**ASSIGNMENT**
The pictures stay out; everything else in the entries below must be returned exactly.

---

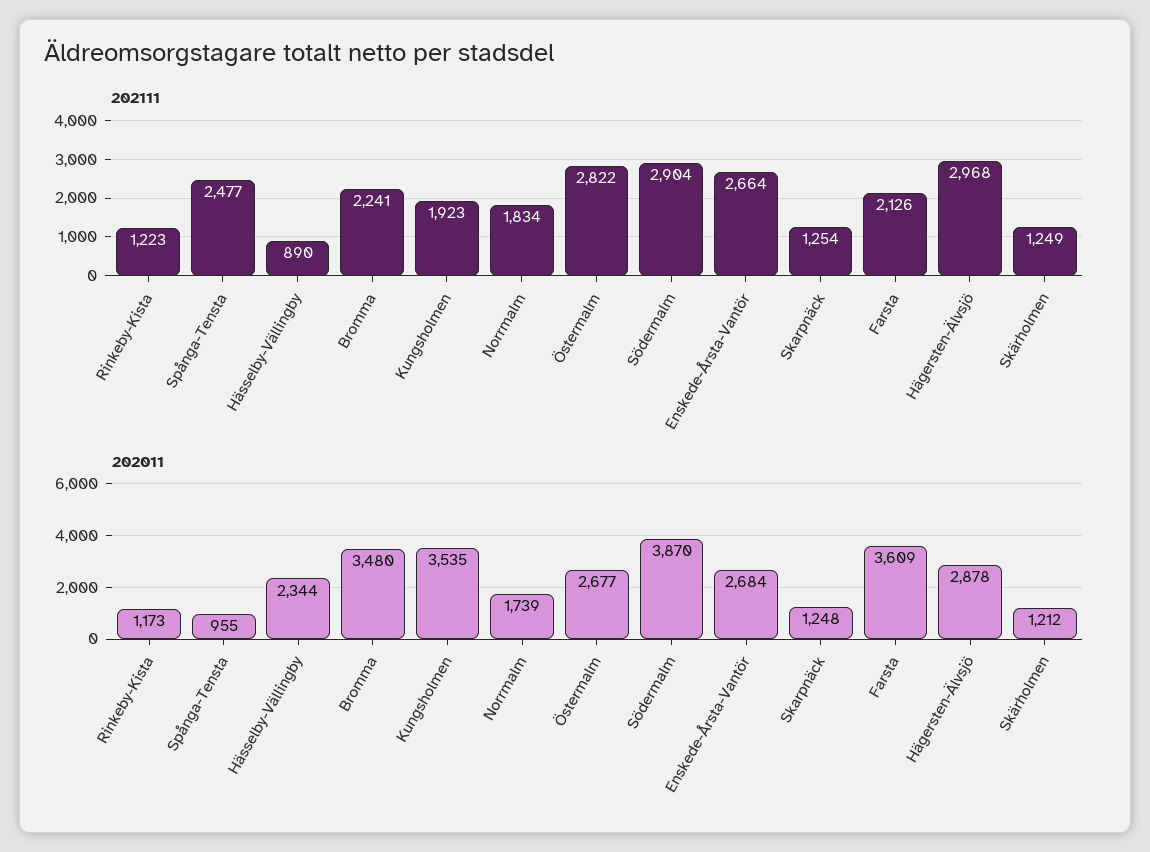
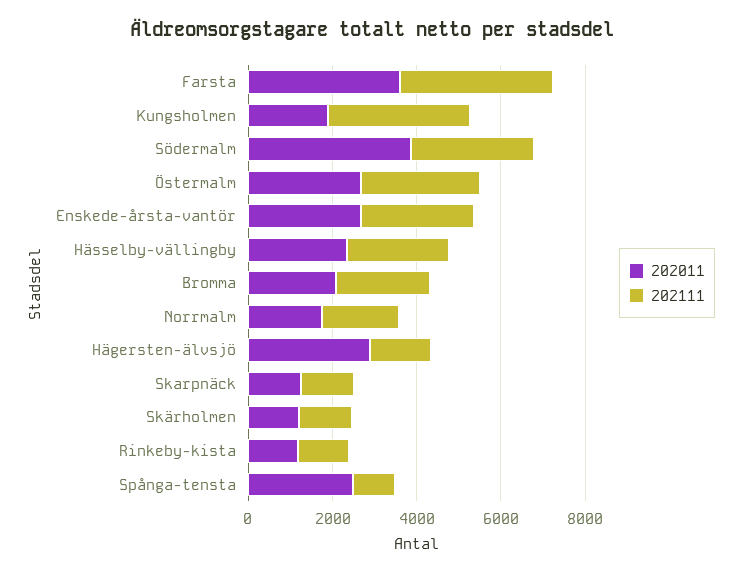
202111, Spånga-Tensta: 2477 -> 1000
202111, Hässelby-Vällingby: 890 -> 2500
202111, Kungsholmen: 1923 -> 3500
202111, Farsta: 2126 -> 3500
202111, Hägersten-Älvsjö: 2968 -> 1500
202011, Spånga-Tensta: 955 -> 2500
202011, Bromma: 3480 -> 2000
202011, Kungsholmen: 3535 -> 2000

---

**TASK RESPONSE**
202111, Spånga-Tensta: 2477 -> 1000
202111, Hässelby-Vällingby: 890 -> 2500
202111, Kungsholmen: 1923 -> 3500
202111, Farsta: 2126 -> 3500
202111, Hägersten-Älvsjö: 2968 -> 1500
202011, Spånga-Tensta: 955 -> 2500
202011, Bromma: 3480 -> 2000
202011, Kungsholmen: 3535 -> 2000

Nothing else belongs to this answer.